Tess was reading a book in a chair with her feet on the windowsill.

She is watching me, head turned to the side, light from the street crossing her face.

“Joey Boy,” my mother said.

There was something wrong with her voice. I don't remember the conversation. Just the strangeness of it. I wanted to say, swallow, take a breath. She sounded thin. Incomplete. We talked for a while and then at the end:

“Are you all right?”

“Sure I am, sweetheart,” she said. “Why wouldn't I be?”

“No reason,” I said looking at Tess, who had closed her book. “I love you.”

“I love you too.”

That was the end of it. I put the phone back on the cradle. Tess sat across from me on the bed and raised her eyebrows.

“She sounded strange.”

“Strange how?”

I shook my head. I let it stop there. I'd never told her about the bird. Never told her that I imagined sharing it with my mother. She knew sometimes I came up fast. And others I fell. In whatever way one person can know something like that about another.

“Like a lot of people,” I'd told her. “Good days, bad days.”

Maybe she believed it was that simple. Probably not. But we never talked about it then. And in those months we didn't need to.

“Maybe she wasn't feeling well.”

“Maybe,” I said. “Maybe that's all it is.”

17.

M
y mother stands in the middle of the street. Her hair is blowing around her shoulders, across her face, twisting at her throat.

I am sitting on the curb. There is grass in my mouth, but I have forgotten it. I am no longer crying. I am watching her whipping hair, eyes wild and wide and the Carlson brothers in front of her, no older than ten, straddling their bikes.

She is screaming, “Look at me. Look at me, goddamn it.”

She is moving toward them. There is a car behind her now.

Chrome bumper.

“Look at me, goddamn it, you little shits.”

She is leaning forward.

“If you ever,” she says, “touch him again. Touch him again.”

She is bent at the waist, her hands on their handlebars—a red fist on each—the wind is blowing harder. It is fall. Her black hair is snapping at their pink cheeks.

“So help me God. You touch him again. You touch him again. You touch him again.”

Her eyes are unlike anything they've ever been. The driver blows his horn. Her hands come away from the bikes. She faces the car. The Carlson boys are pedaling hard now.
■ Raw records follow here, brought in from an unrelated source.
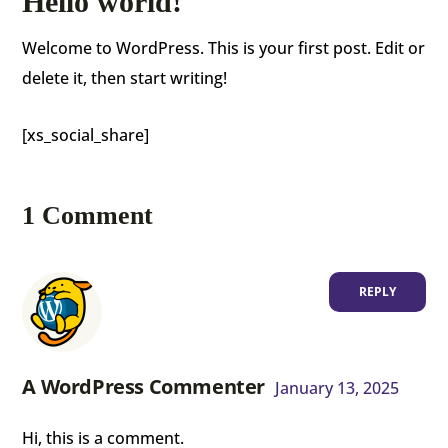
Hello world!
Welcome to WordPress. This is your first post. Edit or
delete it, then start writing!
[xs_social_share]
1 Comment
REPLY
A WordPress Commenter
January 13, 2025
Hi, this is a comment.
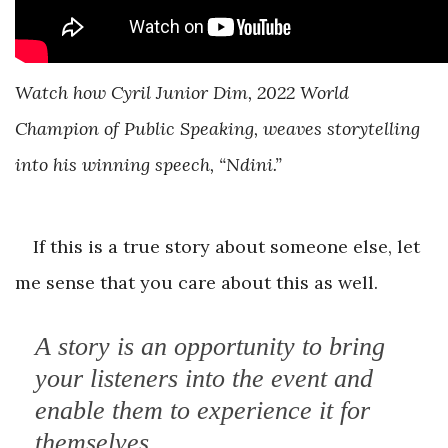
Watch how Cyril Junior Dim, 2022 World
Champion of Public Speaking, weaves storytelling
into his winning speech, “Ndini.”
If this is a true story about someone else, let
me sense that you care about this as well.
A story is an opportunity to bring
your listeners into the event and
enable them to experience it for
themselves.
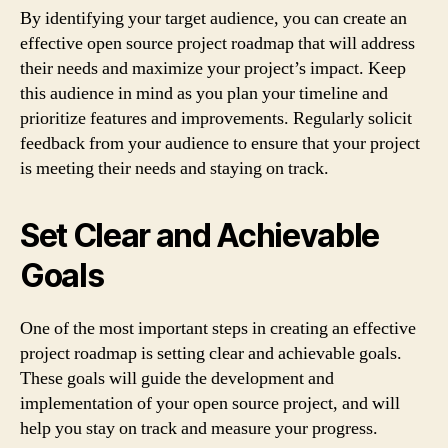
By identifying your target audience, you can create an
effective open source project roadmap that will address
their needs and maximize your project’s impact. Keep
this audience in mind as you plan your timeline and
prioritize features and improvements. Regularly solicit
feedback from your audience to ensure that your project
is meeting their needs and staying on track.
Set Clear and Achievable
Goals
One of the most important steps in creating an effective
project roadmap is setting clear and achievable goals.
These goals will guide the development and
implementation of your open source project, and will
help you stay on track and measure your progress.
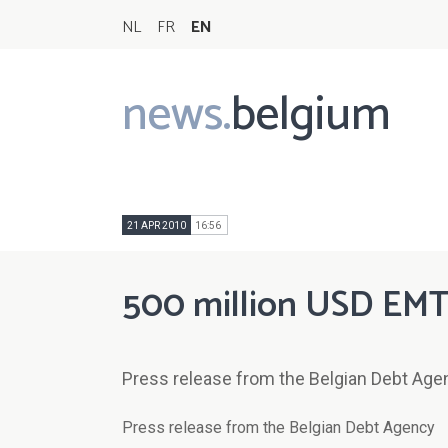
NL
FR
EN
news.
belgium
Main
navigation
21 APR 2010
16:56
500 million USD EMT
Press release from the Belgian Debt Age
Press release from the Belgian Debt Agency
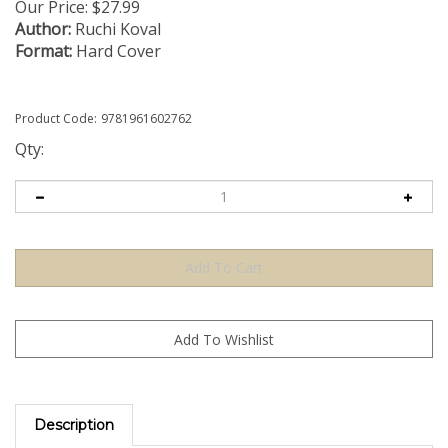
Our Price:
$
27.99
Author:
Ruchi Koval
Format:
Hard Cover
Product Code:
9781961602762
Qty:
Description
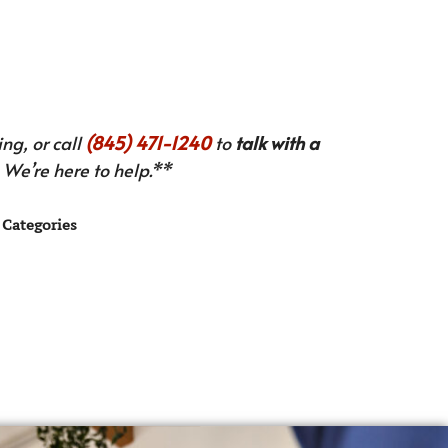
ng, or call
(845) 471-1240
to
talk with a
We’re here to help.**
Categories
They are gone and she is still standing in the street. The wind is at her back. Her hair is blowing toward the car. She does not speak. Only stares at the windshield, at whatever she can see through the shining leaves, the silver sky.

“Mom,” I say, “Mom.”

She turns and walks to me. The man rolls down his window.

“Crazy bitch,” he says as he drives past. “Crazy fucking bitch,” but it's as if she doesn't hear him, doesn't even flinch, and I know she is the stronger one.

She comes and lifts me from the curb and into her arms, even if I'm too old for it, too heavy for her. I don't want to be held. She draws her head back to get a better look at me. We're walking towards the house. I can see Claire so small on the front step watching as we pass.

“Joey,” she says, and pinches a blade of grass from my lip. “Joey,” she whispers as she carries me to the house. “Those little shits,” she whispers, “those little assholes.”